Il y a de nombreuses années vivait une puissante race de géants. Ils étaient aussi grands que les collines et habitaient d’immenses châteaux semblables à des montagnes. À leurs yeux, le monde était véritablement un endroit minuscule.

Ces géants aimaient néanmoins le monde et toutes les merveilles qu’il renfermait. La lumière du soleil, le chant des oiseaux, les champs verdoyants, les forêts, les rivières et le ciel bleu les enchantaient.

C’est pourquoi ils se promenaient très souvent. Ils allaient partout et contemplaient tout ce qui méritait d’être vu. Lorsqu’ils marchaient, cependant, ils enjambaient les vallées en passant d’un sommet à l’autre. Jamais ils ne descendaient dans les terres basses.

Le roi des géants était un homme puissant et bon. Il se montrait bienveillant envers son peuple et ses enfants, qui l’aimaient et l’honoraient tous. Parmi ses enfants se trouvait une ravissante jeune fille. Elle serait bientôt une femme, mais aimait encore beaucoup les jouets.

Comme les autres géants, Hilda, la fille du roi, aimait parcourir le monde. Elle y découvrait souvent des jouets des plus intéressants. Il lui arrivait de rapporter au château un ours ou un éléphanteau.

Un jour, Hilda partit se promener. La pluie l’avait obligée à demeurer plusieurs jours au château.

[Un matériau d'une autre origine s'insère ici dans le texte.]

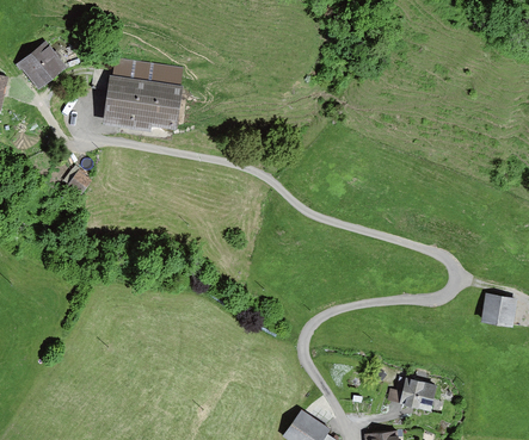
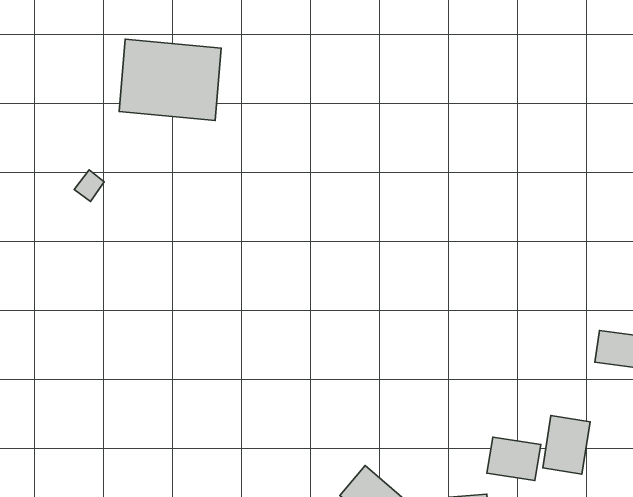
building: [20,45,66,89] -> none
building: none -> [543,416,590,474]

Cette journée était cependant magnifique, et elle parcourut une très grande distance, même pour la fille d’un géant.

La jeune fille enjamba vallée après vallée, passant d’un sommet à l’autre, jusqu’à se trouver très loin de sa demeure. Jamais encore elle ne s’était aventurée aussi loin. Le pays lui semblait très différent, mais également fort agréable.

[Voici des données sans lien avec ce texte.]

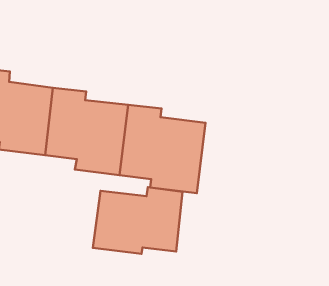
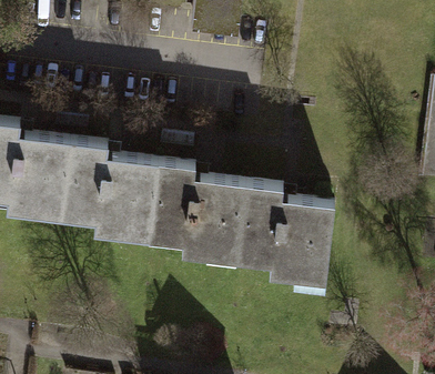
building: none -> [236,182,336,285]
building: [93,187,182,254] -> none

Elle finit par s’arrêter et regarda autour d’elle afin d’admirer le paysage. Une large vallée s’étendait devant elle, et elle y aperçut de nombreuses choses curieuses. Parmi celles-ci se trouvait un homme qui labourait un champ avec des chevaux. Elle n’avait encore jamais rien vu de semblable.

— Oh ! s’écria-t-elle. Quels ravissants jouets ils feront ! Et ce seront de véritables jouets vivants ! Comme elle est charmante, cette petite créature qui marche derrière ! Quant à l’objet qu’elle tient, il fera un jouet magnifique. Les autres animaux seront d’adorables compagnons. Il me les faut tous !

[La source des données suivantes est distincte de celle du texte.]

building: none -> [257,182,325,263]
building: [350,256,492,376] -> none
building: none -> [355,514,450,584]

Hilda tendit la main vers la vallée, ramassa l’homme, la charrue et les chevaux, puis les déposa dans son tablier. Elle retourna ensuite chez elle afin de les montrer à son père.

— Regardez les merveilleux jouets que j’ai trouvés ! lui cria-t-elle en entrant précipitamment dans l’immense château.

— Mon enfant bien-aimée, lui répondit le bon roi, ce ne sont pas des jouets. Tu dois les rapporter et les déposer exactement à l’endroit où tu les as trouvés. Tu ne devras plus jamais les toucher. Cette petite créature est un homme, et une épouse ainsi que des enfants l’attendent dans sa demeure. Ils seront très malheureux s’il ne revient pas auprès d’eux.

— Un jour prochain, poursuivit-il, le monde entier appartiendra à de petites créatures semblables à cet homme, tandis que notre race aura disparu.

La fille du roi fut très triste en entendant ces paroles. Elle ne voulait pas renoncer à des jouets aussi merveilleux. Mais elle avait bon cœur et aimait profondément son père. Elle savait également qu’il comprenait ces choses bien mieux qu’elle. Elle remit donc l’homme, la charrue et les chevaux dans son tablier et les rapporta à l’endroit où elle les avait trouvés.

L’homme fut extrêmement heureux lorsqu’elle le déposa de nouveau dans son champ. Sa bonne épouse et ses enfants s’y trouvaient également, et tous se réjouirent de le revoir. Ils avaient craint qu’un malheur ne lui fût arrivé.

La jeune géante les observa quelque temps, s’émerveillant de tout ce qu’elle voyait. Le bonheur de l’homme, de son épouse et de leurs enfants la remplit de joie. Elle ne regrettait plus d’avoir renoncé à ses jouets et regagna sa demeure le cœur léger.